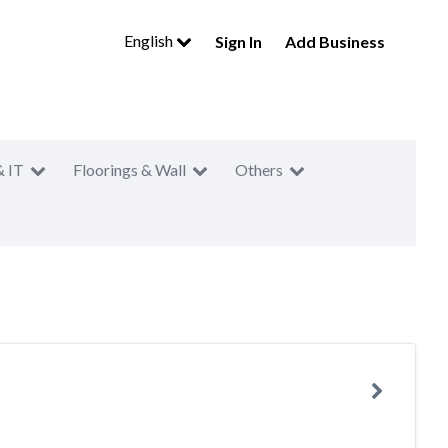
English
Sign In
Add Business
& IT
Floorings & Wall
Others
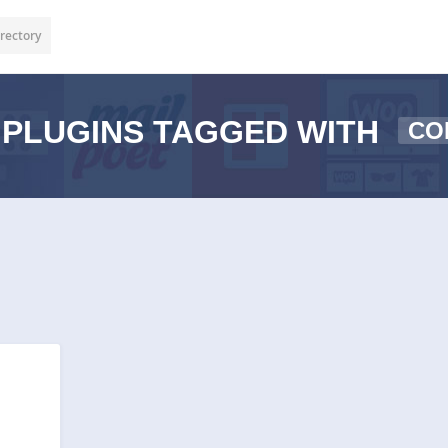
rectory
PLUGINS TAGGED WITH
CO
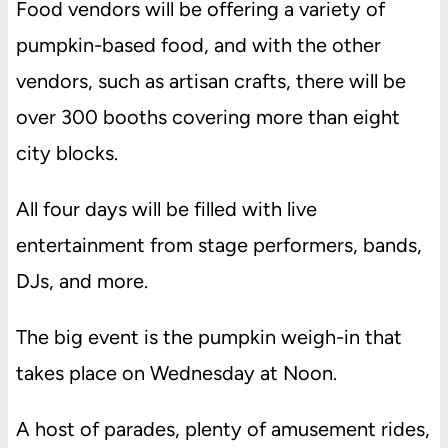
Food vendors will be offering a variety of
pumpkin-based food, and with the other
vendors, such as artisan crafts, there will be
over 300 booths covering more than eight
city blocks.
All four days will be filled with live
entertainment from stage performers, bands,
DJs, and more.
The big event is the pumpkin weigh-in that
takes place on Wednesday at Noon.
A host of parades, plenty of amusement rides,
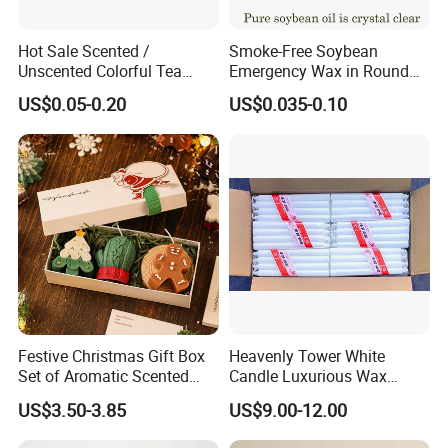
Hot Sale Scented /
Smoke-Free Soybean
Unscented Colorful Tea
Emergency Wax in Round
Light Candle
Pet Material for Tea Wax
US$0.05-0.20
US$0.035-0.10
Candle
Festive Christmas Gift Box
Heavenly Tower White
Why choose us?
Set of Aromatic Scented
Candle Luxurious Wax
Candles
Candle Tianjin Origin
US$3.50-3.85
US$9.00-12.00
1. OEM & ODM service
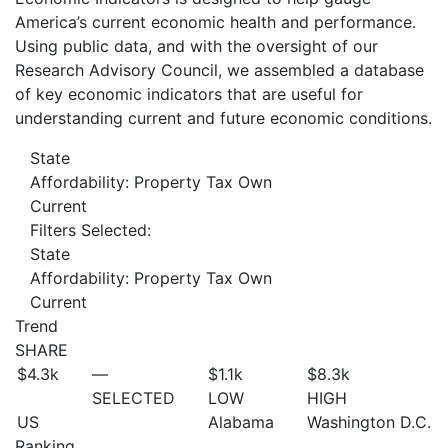
America’s current economic health and performance.
Using public data, and with the oversight of our
Research Advisory Council, we assembled a database
of key economic indicators that are useful for
understanding current and future economic conditions.
State
Affordability: Property Tax Own
Current
Filters Selected:
State
Affordability: Property Tax Own
Current
Trend
SHARE
$4.3
k
—
$1.1
k
$8.3
k
SELECTED
LOW
HIGH
US
Alabama
Washington D.C.
Ranking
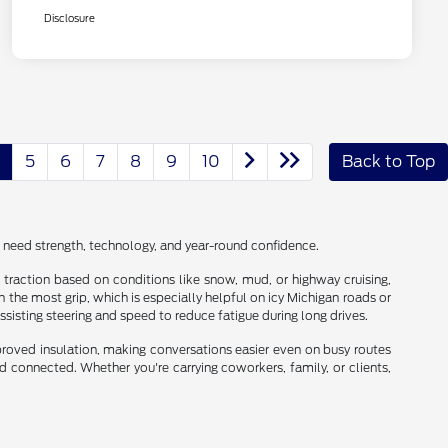
Disclosure
5
6
7
8
9
10
Back to Top
o need strength, technology, and year-round confidence.
nd traction based on conditions like snow, mud, or highway cruising,
the most grip, which is especially helpful on icy Michigan roads or
ssisting steering and speed to reduce fatigue during long drives.
proved insulation, making conversations easier even on busy routes
 connected. Whether you're carrying coworkers, family, or clients,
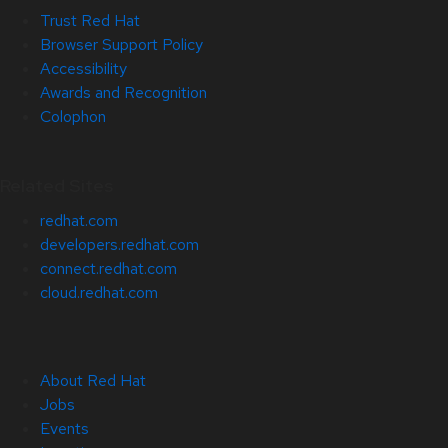
Trust Red Hat
Browser Support Policy
Accessibility
Awards and Recognition
Colophon
Related Sites
redhat.com
developers.redhat.com
connect.redhat.com
cloud.redhat.com
About Red Hat
Jobs
Events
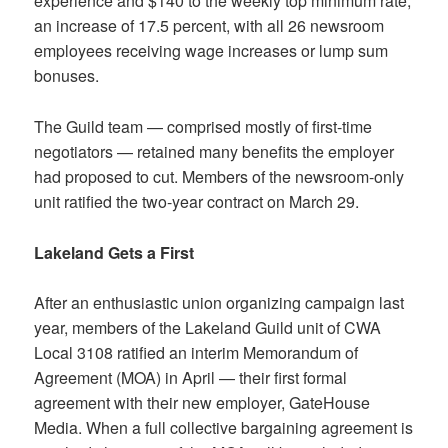
experience and $140 to the weekly top minimum rate,
an increase of 17.5 percent, with all 26 newsroom
employees receiving wage increases or lump sum
bonuses.
The Guild team — comprised mostly of first-time
negotiators — retained many benefits the employer
had proposed to cut. Members of the newsroom-only
unit ratified the two-year contract on March 29.
Lakeland Gets a First
After an enthusiastic union organizing campaign last
year, members of the Lakeland Guild unit of CWA
Local 3108 ratified an interim Memorandum of
Agreement (MOA) in April — their first formal
agreement with their new employer, GateHouse
Media. When a full collective bargaining agreement is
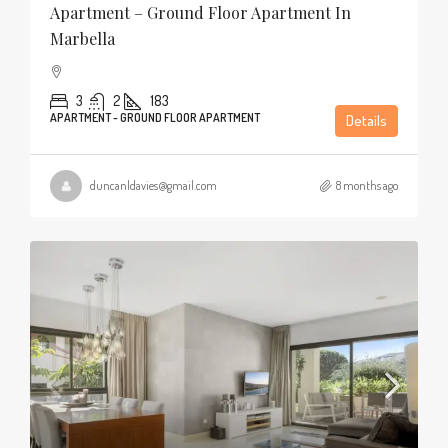
Apartment – Ground Floor Apartment In
Marbella
3
2
183
APARTMENT - GROUND FLOOR APARTMENT
Details
duncanldavies@gmail.com
8 months ago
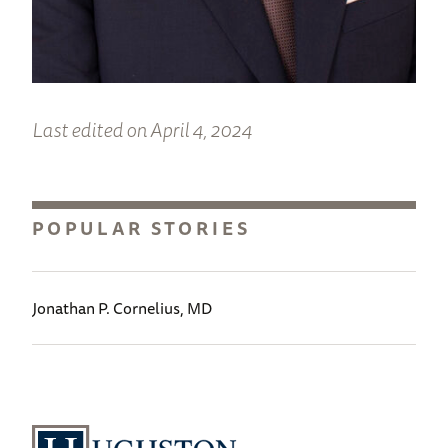
Last edited on April 4, 2024
POPULAR STORIES
Jonathan P. Cornelius, MD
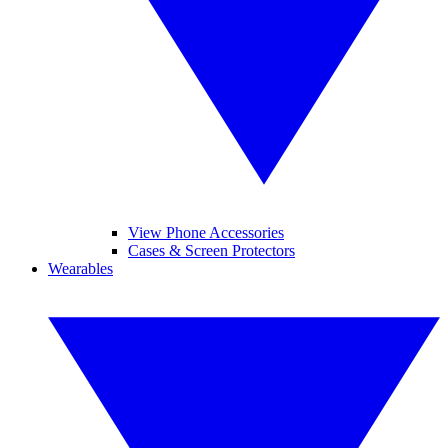
View Phone Accessories
Cases & Screen Protectors
Wearables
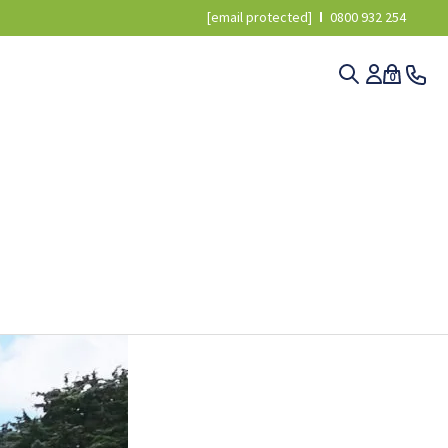
[email protected]
0800 932 254
0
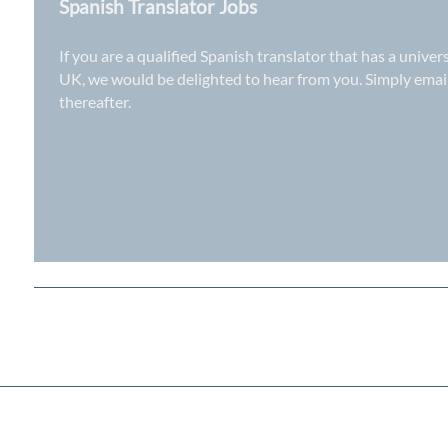
Spanish Translator Jobs
If you are a qualified Spanish translator that has a univer
UK
, we would be delighted to hear from you. Simply ema
thereafter.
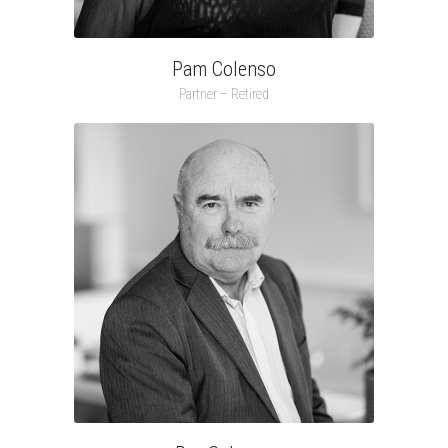
Pam Colenso
Partner – Retired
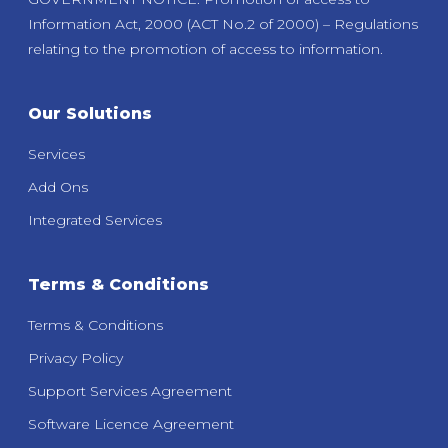
Information Act, 2000 (ACT No.2 of 2000) – Regulations
relating to the promotion of access to information.
Our Solutions
Services
Add Ons
Integrated Services
Terms & Conditions
Terms & Conditions
Privacy Policy
Support Services Agreement
Software Licence Agreement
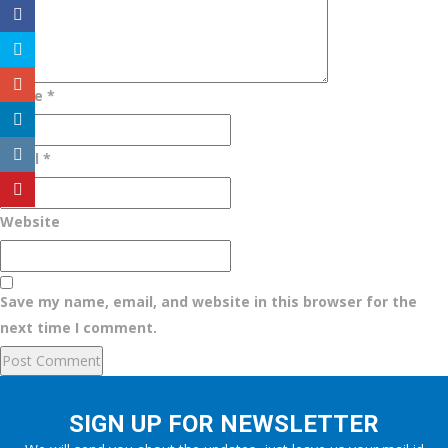
Name
*
Email
*
Website
Save my name, email, and website in this browser for the
next time I comment.
SIGN UP FOR NEWSLETTER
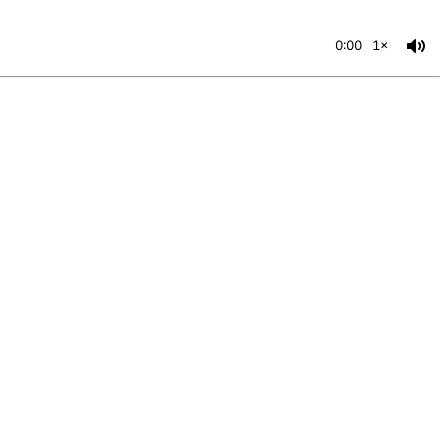
0:00
1×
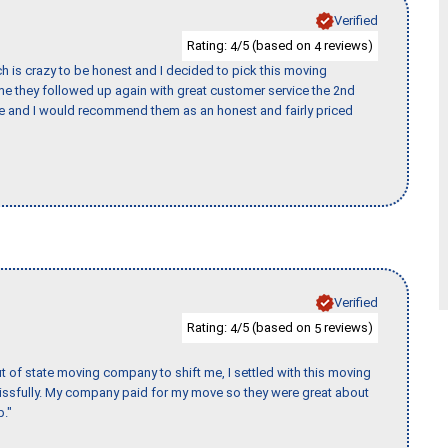
Verified
Rating:
/5 (based on
reviews)
4
4
h is crazy to be honest and I decided to pick this moving
ime they followed up again with great customer service the 2nd
nce and I would recommend them as an honest and fairly priced
Verified
Rating:
/5 (based on
reviews)
4
5
of state moving company to shift me, I settled with this moving
issfully. My company paid for my move so they were great about
b."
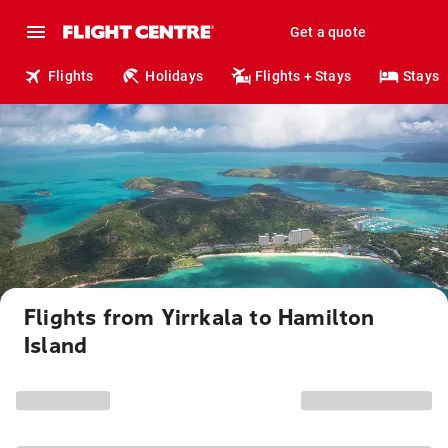
Get a quote
Flights
Holidays
Flights + Stays
Stays
Flights from Yirrkala to Hamilton
Island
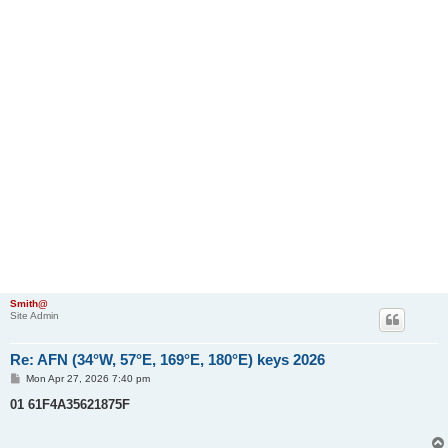
Smith@
Site Admin
Re: AFN (34°W, 57°E, 169°E, 180°E) keys 2026
P
Mon Apr 27, 2026 7:40 pm
o
s
01 61F4A35621875F
t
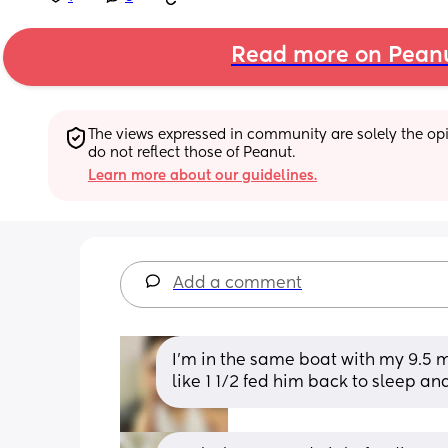
Read more on Pean
The views expressed in community are solely the opin
do not reflect those of Peanut.
Learn more about our guidelines.
Add a comment
I’m in the same boat with my 9.5 m
like 1 1/2 fed him back to sleep an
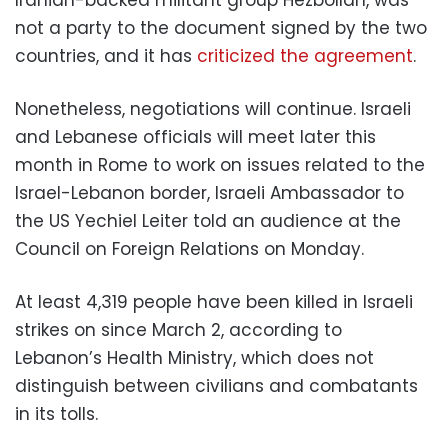
not a party to the document signed by the two
countries, and it has
criticized the agreement
.
Nonetheless, negotiations will continue. Israeli
and Lebanese officials will meet later this
month in Rome to work on issues related to the
Israel-Lebanon border, Israeli Ambassador to
the US Yechiel Leiter told an audience at the
Council on Foreign Relations on Monday.
At least 4,319 people have been killed in Israeli
strikes on since March 2, according to
Lebanon’s Health Ministry, which does not
distinguish between civilians and combatants
in its tolls.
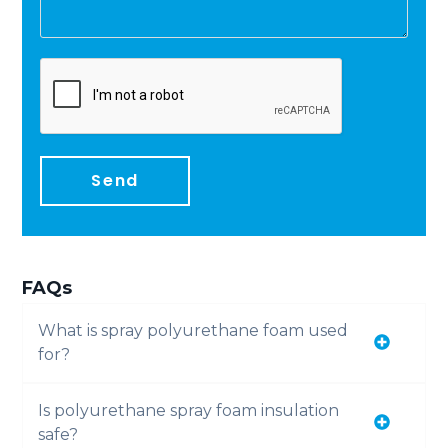
Send
FAQs
What is spray polyurethane foam used
for?
Is polyurethane spray foam insulation
safe?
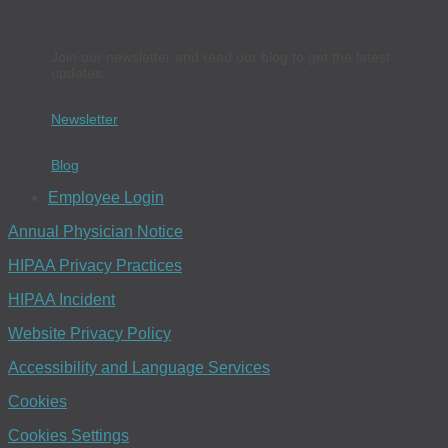
Join our newsletter and read our blog to get the latest
updates.
Newsletter
Blog
Employee Login
Annual Physician Notice
HIPAA Privacy Practices
HIPAA Incident
Website Privacy Policy
Accessibility and Language Services
Cookies
Cookies Settings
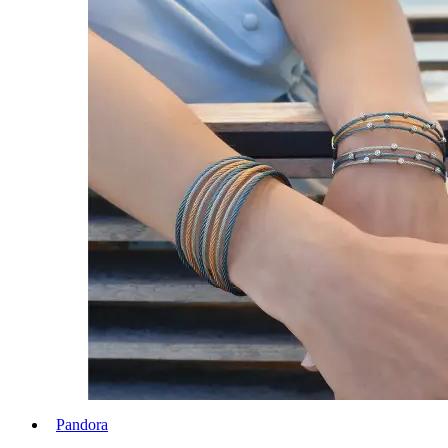
Pandora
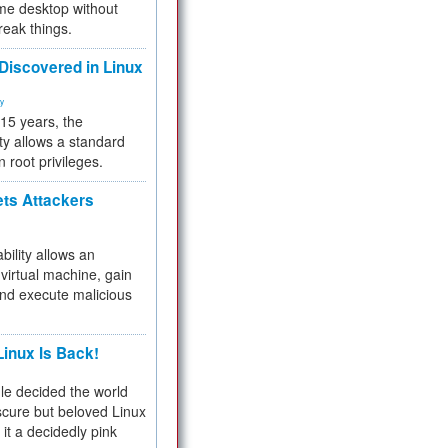
me desktop without
reak things.
 Discovered in Linux
ty
 15 years, the
ty allows a standard
n root privileges.
ets Attackers
bility allows an
virtual machine, gain
and execute malicious
inux Is Back!
e decided the world
cure but beloved Linux
 it a decidedly pink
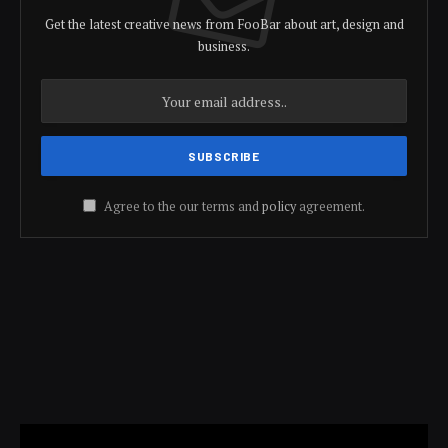
Get the latest creative news from FooBar about art, design and
business.
Agree to the our terms and
policy
agreement.
Video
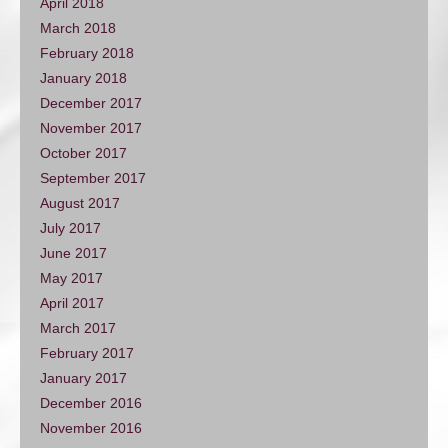
April 2018
March 2018
February 2018
January 2018
December 2017
November 2017
October 2017
September 2017
August 2017
July 2017
June 2017
May 2017
April 2017
March 2017
February 2017
January 2017
December 2016
November 2016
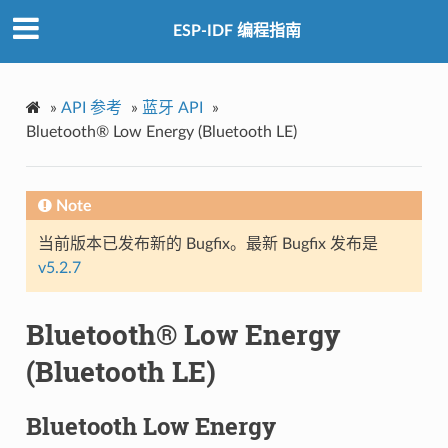
ESP-IDF 编程指南
»
API 参考
»
蓝牙 API
»
Bluetooth® Low Energy (Bluetooth LE)
Note
当前版本已发布新的 Bugfix。最新 Bugfix 发布是
v5.2.7
Bluetooth® Low Energy
(Bluetooth LE)
Bluetooth Low Energy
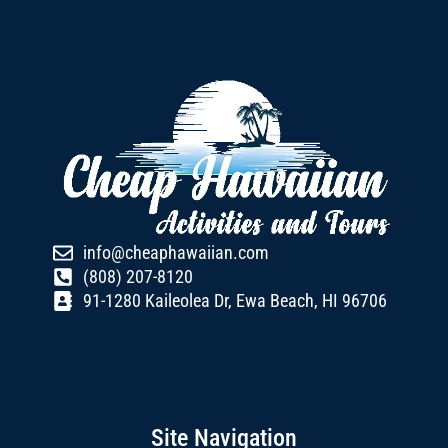
info@cheaphawaiian.com
(808) 207-8120
91-1280 Kaileolea Dr, Ewa Beach, HI 96706
Site Navigation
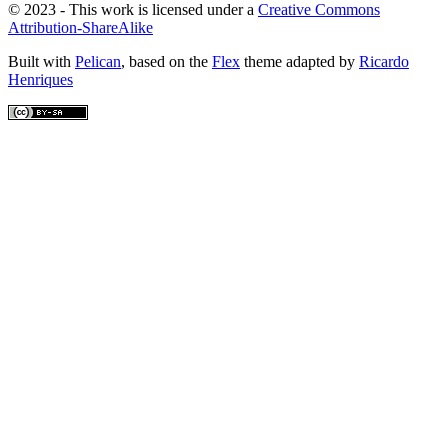
© 2023 - This work is licensed under a
Creative Commons
Attribution-ShareAlike
Built with
Pelican
, based on the
Flex
theme adapted by
Ricardo
Henriques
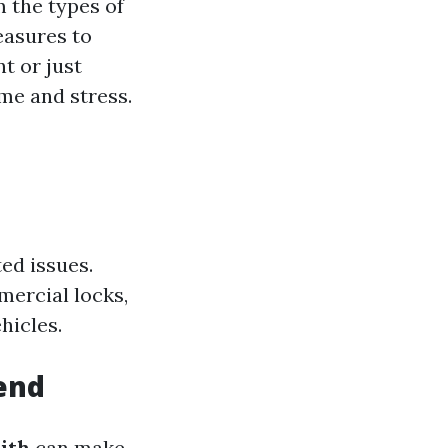
m the types of
easures to
nt or just
me and stress.
ed issues.
mercial locks,
hicles.
end
ith
can make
○ ○ ○ ○ ○ ○ ○
■ Task details ■
Without the pictures, repeat every record above exactly as written.

■ Solution ■
English
Sign In
Add Business
& IT
Floorings & Wall
Others
rectory
PLUGINS TAGGED WITH
CO
Food vendors will be offering a variety of
pumpkin-based food, and with the other
vendors, such as artisan crafts, there will be
over 300 booths covering more than eight
city blocks.
All four days will be filled with live
entertainment from stage performers, bands,
DJs, and more.
The big event is the pumpkin weigh-in that
takes place on Wednesday at Noon.
A host of parades, plenty of amusement rides,
Hot Sale Scented /
Smoke-Free Soybean
Unscented Colorful Tea
Emergency Wax in Round
Light Candle
Pet Material for Tea Wax
US$0.05-0.20
US$0.035-0.10
Candle
Festive Christmas Gift Box
Heavenly Tower White
Why choose us?
Set of Aromatic Scented
Candle Luxurious Wax
Candles
Candle Tianjin Origin
US$3.50-3.85
US$9.00-12.00
1. OEM & ODM service
America’s current economic health and performance.
Using public data, and with the oversight of our
Research Advisory Council, we assembled a database
of key economic indicators that are useful for
understanding current and future economic conditions.
State
Affordability: Property Tax Own
Current
Filters Selected:
State
Affordability: Property Tax Own
Current
Trend
SHARE
$4.3
k
—
$1.1
k
$8.3
k
SELECTED
LOW
HIGH
US
Alabama
Washington D.C.
Ranking
Disclosure
5
6
7
8
9
10
Back to Top
o need strength, technology, and year-round confidence.
nd traction based on conditions like snow, mud, or highway cruising,
the most grip, which is especially helpful on icy Michigan roads or
ssisting steering and speed to reduce fatigue during long drives.
proved insulation, making conversations easier even on busy routes
 connected. Whether you're carrying coworkers, family, or clients,
Trust Red Hat
Browser Support Policy
Accessibility
Awards and Recognition
Colophon
Related Sites
redhat.com
developers.redhat.com
connect.redhat.com
cloud.redhat.com
About Red Hat
Jobs
Events
experience and $140 to the weekly top minimum rate,
an increase of 17.5 percent, with all 26 newsroom
employees receiving wage increases or lump sum
bonuses.
The Guild team — comprised mostly of first-time
negotiators — retained many benefits the employer
had proposed to cut. Members of the newsroom-only
unit ratified the two-year contract on March 29.
Lakeland Gets a First
After an enthusiastic union organizing campaign last
year, members of the Lakeland Guild unit of CWA
Local 3108 ratified an interim Memorandum of
Agreement (MOA) in April — their first formal
agreement with their new employer, GateHouse
Media. When a full collective bargaining agreement is
Apartment – Ground Floor Apartment In
Marbella
3
2
183
APARTMENT - GROUND FLOOR APARTMENT
Details
duncanldavies@gmail.com
8 months ago
Last edited on April 4, 2024
POPULAR STORIES
Jonathan P. Cornelius, MD
View Phone Accessories
Cases & Screen Protectors
Wearables
[email protected]
0800 932 254
0
Spanish Translator Jobs
If you are a qualified Spanish translator that has a univer
UK
, we would be delighted to hear from you. Simply ema
thereafter.
Pam Colenso
Partner – Retired
Information Act, 2000 (ACT No.2 of 2000) – Regulations
relating to the promotion of access to information.
Our Solutions
Services
Add Ons
Integrated Services
Terms & Conditions
Terms & Conditions
Privacy Policy
Support Services Agreement
Software Licence Agreement
Name
*
Email
*
Website
Save my name, email, and website in this browser for the
next time I comment.
SIGN UP FOR NEWSLETTER
0:00
1×
Verified
Rating:
/5 (based on
reviews)
4
4
h is crazy to be honest and I decided to pick this moving
ime they followed up again with great customer service the 2nd
nce and I would recommend them as an honest and fairly priced
Verified
Rating:
/5 (based on
reviews)
4
5
of state moving company to shift me, I settled with this moving
issfully. My company paid for my move so they were great about
b."
Get a quote
Flights
Holidays
Flights + Stays
Stays
Flights from Yirrkala to Hamilton
Island
Smith@
Site Admin
Re: AFN (34°W, 57°E, 169°E, 180°E) keys 2026
P
Mon Apr 27, 2026 7:40 pm
o
s
01 61F4A35621875F
t
Read more on Pean
The views expressed in community are solely the opin
do not reflect those of Peanut.
Learn more about our guidelines.
Add a comment
I’m in the same boat with my 9.5 m
like 1 1/2 fed him back to sleep an
not a party to the document signed by the two
countries, and it has
criticized the agreement
.
Nonetheless, negotiations will continue. Israeli
and Lebanese officials will meet later this
month in Rome to work on issues related to the
Israel-Lebanon border, Israeli Ambassador to
the US Yechiel Leiter told an audience at the
Council on Foreign Relations on Monday.
At least 4,319 people have been killed in Israeli
strikes on since March 2, according to
Lebanon’s Health Ministry, which does not
distinguish between civilians and combatants
in its tolls.
Send
FAQs
What is spray polyurethane foam used
for?
Is polyurethane spray foam insulation
safe?
Join our newsletter and read our blog to get the latest
updates.
Newsletter
Blog
Employee Login
Annual Physician Notice
HIPAA Privacy Practices
HIPAA Incident
Website Privacy Policy
Accessibility and Language Services
Cookies
Cookies Settings
Pandora
me desktop without
reak things.
 Discovered in Linux
ty
 15 years, the
ty allows a standard
n root privileges.
ets Attackers
bility allows an
virtual machine, gain
and execute malicious
inux Is Back!
e decided the world
cure but beloved Linux
 it a decidedly pink
Get the latest creative news from FooBar about art, design and
business.
Agree to the our terms and
policy
agreement.
Video
April 2018
March 2018
February 2018
January 2018
December 2017
November 2017
October 2017
September 2017
August 2017
July 2017
June 2017
May 2017
April 2017
March 2017
February 2017
January 2017
December 2016
November 2016
ESP-IDF 编程指南
»
API 参考
»
蓝牙 API
»
Bluetooth® Low Energy (Bluetooth LE)
Note
当前版本已发布新的 Bugfix。最新 Bugfix 发布是
v5.2.7
Bluetooth® Low Energy
(Bluetooth LE)
Bluetooth Low Energy
info@cheaphawaiian.com
(808) 207-8120
91-1280 Kaileolea Dr, Ewa Beach, HI 96706
Site Navigation
© 2023 - This work is licensed under a
Creative Commons
Attribution-ShareAlike
Built with
Pelican
, based on the
Flex
theme adapted by
Ricardo
Henriques
m the types of
easures to
nt or just
me and stress.
ed issues.
mercial locks,
hicles.
end
ith
can make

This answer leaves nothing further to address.